* [WHAT THE TASK REQUIRES]: Would you restate, exactly as they appear, the lines from the one containing "M955,974L965,774" through the end of the data below?

--- DATA PROVIDED ---

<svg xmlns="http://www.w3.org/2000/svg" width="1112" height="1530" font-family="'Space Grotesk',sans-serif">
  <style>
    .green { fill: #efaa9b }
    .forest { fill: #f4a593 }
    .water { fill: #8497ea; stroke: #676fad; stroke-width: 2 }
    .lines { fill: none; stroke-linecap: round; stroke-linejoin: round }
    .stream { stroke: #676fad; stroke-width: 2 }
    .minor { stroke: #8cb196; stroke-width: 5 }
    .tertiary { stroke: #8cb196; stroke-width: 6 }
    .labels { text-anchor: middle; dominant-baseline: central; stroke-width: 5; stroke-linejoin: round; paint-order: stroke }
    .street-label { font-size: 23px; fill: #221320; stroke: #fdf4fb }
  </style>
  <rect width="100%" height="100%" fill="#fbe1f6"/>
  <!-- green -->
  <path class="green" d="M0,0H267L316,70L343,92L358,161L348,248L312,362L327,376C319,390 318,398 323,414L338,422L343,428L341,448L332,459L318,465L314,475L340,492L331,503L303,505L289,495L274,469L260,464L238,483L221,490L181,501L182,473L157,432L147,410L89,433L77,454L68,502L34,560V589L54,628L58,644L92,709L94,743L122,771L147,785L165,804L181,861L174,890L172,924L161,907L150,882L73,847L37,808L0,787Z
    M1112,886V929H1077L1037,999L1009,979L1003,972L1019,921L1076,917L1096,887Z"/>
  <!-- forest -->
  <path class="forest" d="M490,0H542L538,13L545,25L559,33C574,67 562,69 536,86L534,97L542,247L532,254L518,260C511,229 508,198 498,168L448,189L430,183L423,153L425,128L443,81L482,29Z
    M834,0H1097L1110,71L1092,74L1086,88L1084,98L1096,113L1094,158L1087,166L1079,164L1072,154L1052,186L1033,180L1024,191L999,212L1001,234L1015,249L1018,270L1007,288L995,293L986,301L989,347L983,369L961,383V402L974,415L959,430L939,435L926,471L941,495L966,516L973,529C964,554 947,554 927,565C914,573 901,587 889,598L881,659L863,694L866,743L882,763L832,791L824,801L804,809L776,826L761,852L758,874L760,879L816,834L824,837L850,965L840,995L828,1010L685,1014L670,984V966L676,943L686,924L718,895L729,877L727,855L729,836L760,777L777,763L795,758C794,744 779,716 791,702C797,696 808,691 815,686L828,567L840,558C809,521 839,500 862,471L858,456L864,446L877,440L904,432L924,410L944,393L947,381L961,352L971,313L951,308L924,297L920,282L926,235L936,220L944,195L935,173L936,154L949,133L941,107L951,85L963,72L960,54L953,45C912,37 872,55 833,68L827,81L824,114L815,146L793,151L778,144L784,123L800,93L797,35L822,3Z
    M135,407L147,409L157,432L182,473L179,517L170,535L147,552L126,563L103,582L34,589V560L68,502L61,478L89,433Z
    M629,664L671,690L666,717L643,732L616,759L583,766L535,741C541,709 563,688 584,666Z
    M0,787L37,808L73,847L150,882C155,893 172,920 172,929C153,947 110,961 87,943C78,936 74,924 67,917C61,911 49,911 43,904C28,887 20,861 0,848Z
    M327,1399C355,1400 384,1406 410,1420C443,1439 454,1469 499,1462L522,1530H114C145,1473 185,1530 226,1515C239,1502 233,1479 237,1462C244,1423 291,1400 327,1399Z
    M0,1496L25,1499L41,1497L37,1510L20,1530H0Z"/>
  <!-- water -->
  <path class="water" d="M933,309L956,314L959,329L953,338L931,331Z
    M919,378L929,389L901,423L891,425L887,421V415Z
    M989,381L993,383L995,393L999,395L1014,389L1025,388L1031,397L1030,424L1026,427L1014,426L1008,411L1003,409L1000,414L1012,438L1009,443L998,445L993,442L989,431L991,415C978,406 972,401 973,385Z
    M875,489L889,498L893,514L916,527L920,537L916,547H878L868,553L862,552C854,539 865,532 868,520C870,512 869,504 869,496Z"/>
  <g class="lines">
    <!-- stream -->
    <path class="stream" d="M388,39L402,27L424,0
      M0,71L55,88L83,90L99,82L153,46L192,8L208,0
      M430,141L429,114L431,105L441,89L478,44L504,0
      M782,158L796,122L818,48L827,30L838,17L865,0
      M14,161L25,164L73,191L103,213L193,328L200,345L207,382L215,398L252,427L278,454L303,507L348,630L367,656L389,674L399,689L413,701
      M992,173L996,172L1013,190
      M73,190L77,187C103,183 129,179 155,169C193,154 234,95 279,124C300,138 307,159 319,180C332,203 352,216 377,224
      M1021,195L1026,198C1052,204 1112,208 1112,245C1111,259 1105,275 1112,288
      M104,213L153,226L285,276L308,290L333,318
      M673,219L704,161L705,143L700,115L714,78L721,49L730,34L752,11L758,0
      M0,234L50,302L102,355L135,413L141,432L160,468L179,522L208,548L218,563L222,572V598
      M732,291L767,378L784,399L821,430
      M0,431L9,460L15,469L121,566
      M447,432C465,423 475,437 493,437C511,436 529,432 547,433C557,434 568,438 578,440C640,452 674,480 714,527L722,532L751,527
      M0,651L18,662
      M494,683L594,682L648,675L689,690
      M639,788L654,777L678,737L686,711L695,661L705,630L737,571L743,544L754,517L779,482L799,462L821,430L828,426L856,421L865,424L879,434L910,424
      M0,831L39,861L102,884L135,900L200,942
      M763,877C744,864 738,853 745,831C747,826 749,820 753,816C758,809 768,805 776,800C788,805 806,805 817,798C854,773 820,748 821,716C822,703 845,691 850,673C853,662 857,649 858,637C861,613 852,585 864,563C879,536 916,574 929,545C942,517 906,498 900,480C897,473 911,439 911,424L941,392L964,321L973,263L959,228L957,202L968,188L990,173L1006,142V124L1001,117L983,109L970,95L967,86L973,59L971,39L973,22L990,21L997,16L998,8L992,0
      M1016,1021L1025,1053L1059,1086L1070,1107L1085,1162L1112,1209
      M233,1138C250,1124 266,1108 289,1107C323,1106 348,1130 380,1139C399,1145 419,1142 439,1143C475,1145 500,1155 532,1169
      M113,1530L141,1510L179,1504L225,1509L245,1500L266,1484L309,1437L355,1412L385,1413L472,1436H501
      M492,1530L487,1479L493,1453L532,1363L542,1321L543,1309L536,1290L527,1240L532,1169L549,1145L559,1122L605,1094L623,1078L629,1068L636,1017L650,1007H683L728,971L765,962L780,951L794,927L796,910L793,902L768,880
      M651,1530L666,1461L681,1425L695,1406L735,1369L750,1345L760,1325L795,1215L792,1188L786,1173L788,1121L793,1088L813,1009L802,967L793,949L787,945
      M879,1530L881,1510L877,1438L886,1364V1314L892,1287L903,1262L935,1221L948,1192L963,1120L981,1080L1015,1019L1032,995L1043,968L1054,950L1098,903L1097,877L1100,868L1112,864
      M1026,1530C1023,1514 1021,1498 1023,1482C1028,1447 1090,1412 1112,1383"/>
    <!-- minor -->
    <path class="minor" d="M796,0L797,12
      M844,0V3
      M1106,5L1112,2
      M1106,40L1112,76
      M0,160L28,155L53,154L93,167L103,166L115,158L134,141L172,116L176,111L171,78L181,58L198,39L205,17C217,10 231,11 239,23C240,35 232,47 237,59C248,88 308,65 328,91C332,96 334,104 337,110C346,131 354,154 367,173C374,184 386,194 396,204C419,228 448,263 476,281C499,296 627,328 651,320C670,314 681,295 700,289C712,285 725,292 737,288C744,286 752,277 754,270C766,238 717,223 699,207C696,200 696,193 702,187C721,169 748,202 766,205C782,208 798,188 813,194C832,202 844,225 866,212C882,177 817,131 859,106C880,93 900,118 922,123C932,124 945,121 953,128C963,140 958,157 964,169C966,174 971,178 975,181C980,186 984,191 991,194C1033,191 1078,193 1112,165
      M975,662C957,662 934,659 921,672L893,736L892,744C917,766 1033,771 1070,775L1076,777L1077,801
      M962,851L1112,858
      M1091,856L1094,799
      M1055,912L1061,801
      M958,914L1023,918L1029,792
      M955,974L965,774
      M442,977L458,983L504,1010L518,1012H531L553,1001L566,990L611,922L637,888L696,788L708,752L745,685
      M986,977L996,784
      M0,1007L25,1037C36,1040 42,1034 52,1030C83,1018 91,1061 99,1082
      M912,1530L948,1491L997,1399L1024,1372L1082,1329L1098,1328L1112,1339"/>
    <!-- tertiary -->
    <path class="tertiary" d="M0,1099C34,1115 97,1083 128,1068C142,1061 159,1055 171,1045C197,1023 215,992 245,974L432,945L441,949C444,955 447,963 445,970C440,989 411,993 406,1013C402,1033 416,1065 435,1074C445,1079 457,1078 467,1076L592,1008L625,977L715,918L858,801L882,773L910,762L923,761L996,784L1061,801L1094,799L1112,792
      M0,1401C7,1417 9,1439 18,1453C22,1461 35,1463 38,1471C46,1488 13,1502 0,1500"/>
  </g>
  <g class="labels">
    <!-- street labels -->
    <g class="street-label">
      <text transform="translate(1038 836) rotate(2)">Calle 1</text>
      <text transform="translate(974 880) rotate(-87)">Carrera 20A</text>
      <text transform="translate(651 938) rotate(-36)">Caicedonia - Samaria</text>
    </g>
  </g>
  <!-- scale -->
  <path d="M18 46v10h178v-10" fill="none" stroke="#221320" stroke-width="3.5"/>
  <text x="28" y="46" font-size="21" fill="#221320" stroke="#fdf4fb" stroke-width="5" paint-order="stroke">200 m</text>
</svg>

---

* [OUTPUT FOR THIS TASK]:
      M955,974L965,774
      M442,977L458,983L504,1010L518,1012H531L553,1001L566,990L611,922L637,888L696,788L708,752L745,685
      M986,977L996,784
      M0,1007L25,1037C36,1040 42,1034 52,1030C83,1018 91,1061 99,1082
      M912,1530L948,1491L997,1399L1024,1372L1082,1329L1098,1328L1112,1339"/>
    <!-- tertiary -->
    <path class="tertiary" d="M0,1099C34,1115 97,1083 128,1068C142,1061 159,1055 171,1045C197,1023 215,992 245,974L432,945L441,949C444,955 447,963 445,970C440,989 411,993 406,1013C402,1033 416,1065 435,1074C445,1079 457,1078 467,1076L592,1008L625,977L715,918L858,801L882,773L910,762L923,761L996,784L1061,801L1094,799L1112,792
      M0,1401C7,1417 9,1439 18,1453C22,1461 35,1463 38,1471C46,1488 13,1502 0,1500"/>
  </g>
  <g class="labels">
    <!-- street labels -->
    <g class="street-label">
      <text transform="translate(1038 836) rotate(2)">Calle 1</text>
      <text transform="translate(974 880) rotate(-87)">Carrera 20A</text>
      <text transform="translate(651 938) rotate(-36)">Caicedonia - Samaria</text>
    </g>
  </g>
  <!-- scale -->
  <path d="M18 46v10h178v-10" fill="none" stroke="#221320" stroke-width="3.5"/>
  <text x="28" y="46" font-size="21" fill="#221320" stroke="#fdf4fb" stroke-width="5" paint-order="stroke">200 m</text>
</svg>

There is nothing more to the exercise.